The program concluded with Ludwig van Beethoven’s Symphony No. 2, in D Major, always one of the two most promising keys for an orchestral work. Hymes set a fairly decent tempo in the opening adagio, but her tempo choice for the allegro was noticeably slow. The simple fact is that almost no conductor ever plays Beethoven’s symphonies at the exact tempo the composer, who was an early and enthusiastic adopter of the metronome, specified; they are uniformly performed more slowly than written. In this case, Hymes appeared to take a tempo roughly 10 beats per minute slower than Beethoven’s markings for the first and second movements. The result was a majestic, perhaps even saurian, rendition with the emphasis on power rather than fire and steadiness rather than inflection. A slight degree of discombobulation made itself manifest at first before the Symphony settled themselves to the task and blended their sound into an entrancing single voice, revealing the extent to which Beethoven, unmatched by any other composer, was able to use an entire orchestra as his instrument. They successfully captured the driving thrust within the work that gives the impression of being astride the back of a hunter during a day at the horse show. Hymes led with considerable enthusiasm and animation; Beethoven certainly brings out the best in her orchestral handling.
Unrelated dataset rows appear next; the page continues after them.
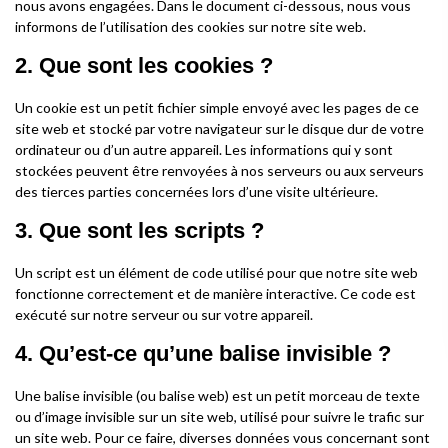
nous avons engagées. Dans le document ci-dessous, nous vous
informons de l’utilisation des cookies sur notre site web.
2. Que sont les cookies ?
Un cookie est un petit fichier simple envoyé avec les pages de ce
site web et stocké par votre navigateur sur le disque dur de votre
ordinateur ou d’un autre appareil. Les informations qui y sont
stockées peuvent être renvoyées à nos serveurs ou aux serveurs
des tierces parties concernées lors d’une visite ultérieure.
3. Que sont les scripts ?
Un script est un élément de code utilisé pour que notre site web
fonctionne correctement et de manière interactive. Ce code est
exécuté sur notre serveur ou sur votre appareil.
4. Qu’est-ce qu’une balise invisible ?
Une balise invisible (ou balise web) est un petit morceau de texte
ou d’image invisible sur un site web, utilisé pour suivre le trafic sur
un site web. Pour ce faire, diverses données vous concernant sont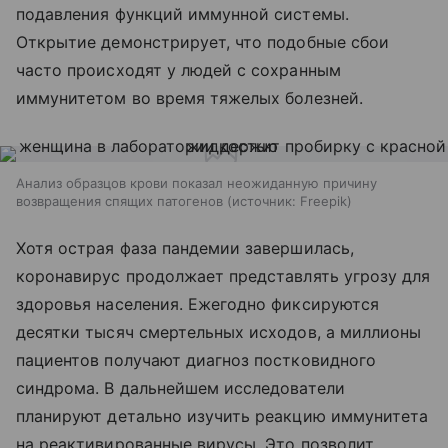
подавления функций иммунной системы.
Открытие демонстрирует, что подобные сбои
часто происходят у людей с сохранным
иммунитетом во время тяжелых болезней.
Анализ образцов крови показал неожиданную причину
возвращения спящих патогенов
источник:
Freepik
Хотя острая фаза пандемии завершилась,
коронавирус продолжает представлять угрозу для
здоровья населения. Ежегодно фиксируются
десятки тысяч смертельных исходов, а миллионы
пациентов получают диагноз постковидного
синдрома. В дальнейшем исследователи
планируют детально изучить реакцию иммунитета
на реактивированные вирусы. Это позволит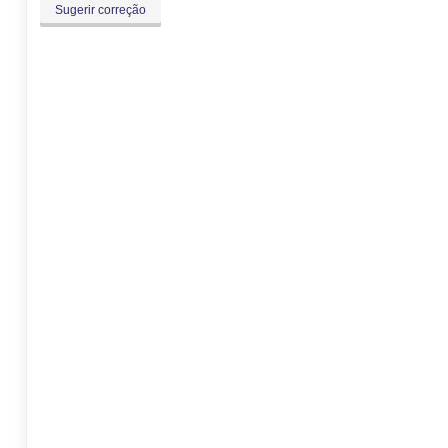
Sugerir correção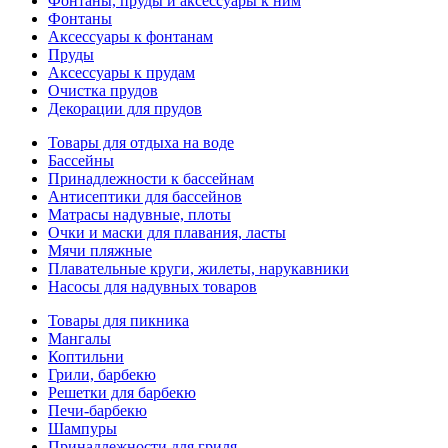
Фонтаны, пруды и аксессуары к ним
Фонтаны
Аксессуары к фонтанам
Пруды
Аксессуары к прудам
Очистка прудов
Декорации для прудов
Товары для отдыха на воде
Бассейны
Принадлежности к бассейнам
Антисептики для бассейнов
Матраcы надувные, плоты
Очки и маски для плавания, ласты
Мячи пляжные
Плавательные круги, жилеты, нарукавники
Насосы для надувных товаров
Товары для пикника
Мангалы
Коптильни
Грили, барбекю
Решетки для барбекю
Печи-барбекю
Шампуры
Принадлежности для гриля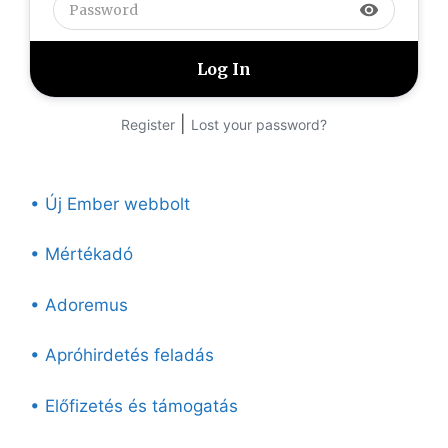
visibility
|
Register
Lost your password?
• Új Ember webbolt
• Mértékadó
• Adoremus
• Apróhirdetés feladás
• Előfizetés és támogatás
In the second movement, the emphasis on mini-roles for the woodwinds became more noticeable, with the exchanges among them handled smoothly, especially in the stormy moments. If this symphony very much reflects a day at the horse show, the larghetto can be seen as a series of alternate cuts between two sets of scenes, the relaxation of the spectators with sandwiches and juleps on the lawn and the nervous anticipation of a competitor saddling up in the paddock.
For the final movements, both of which are shorter in length, Hymes switched to tempos much closer to those Beethoven desired, making the third bright but not bouncy and still keeping it more stately than spirited. She produced a little extra prominence from the horns, evoking a hunt ball feeling, and added traces of rubato in the fourth, which hurtled on toward the final fences with both energy and control. The strings developed a lovely rhythmic throbbing right before encountering those two blocks of frenzied eighth notes in the final bars, which represent some of Beethoven’s most tricky writing — and they nailed those, too. The Symphony’s playing was full of character and captured the great strength of the work as a whole, delivering a performance that caught up the listeners and allowed them to achieve union with Beethoven’s triumphant expression of humanity’s potential. The result also represented quite an impressive improvement from Hymes’ first Beethoven with this same orchestra one year and 10 months ago.
Beatlemania!
Symphony board of trustees president Margaret Davis announced that the Symphony’s pops concert, the “Classical Mystery Tour,” a tribute to the Beatles, will take place on Saturday, April 26, in collaboration with the Sedona International Film Festival, which will be screening Beatles films at the Mary D. Fisher Theatre before the concert.
Davis also announced that the Symphony will launch its 2025-26 season on Sunday, Oct. 19, which will be followed two days later by the Symphony’s first touring performance at the Yavapai College Performing Arts Center, in partnership with the Yavapai Symphony Association.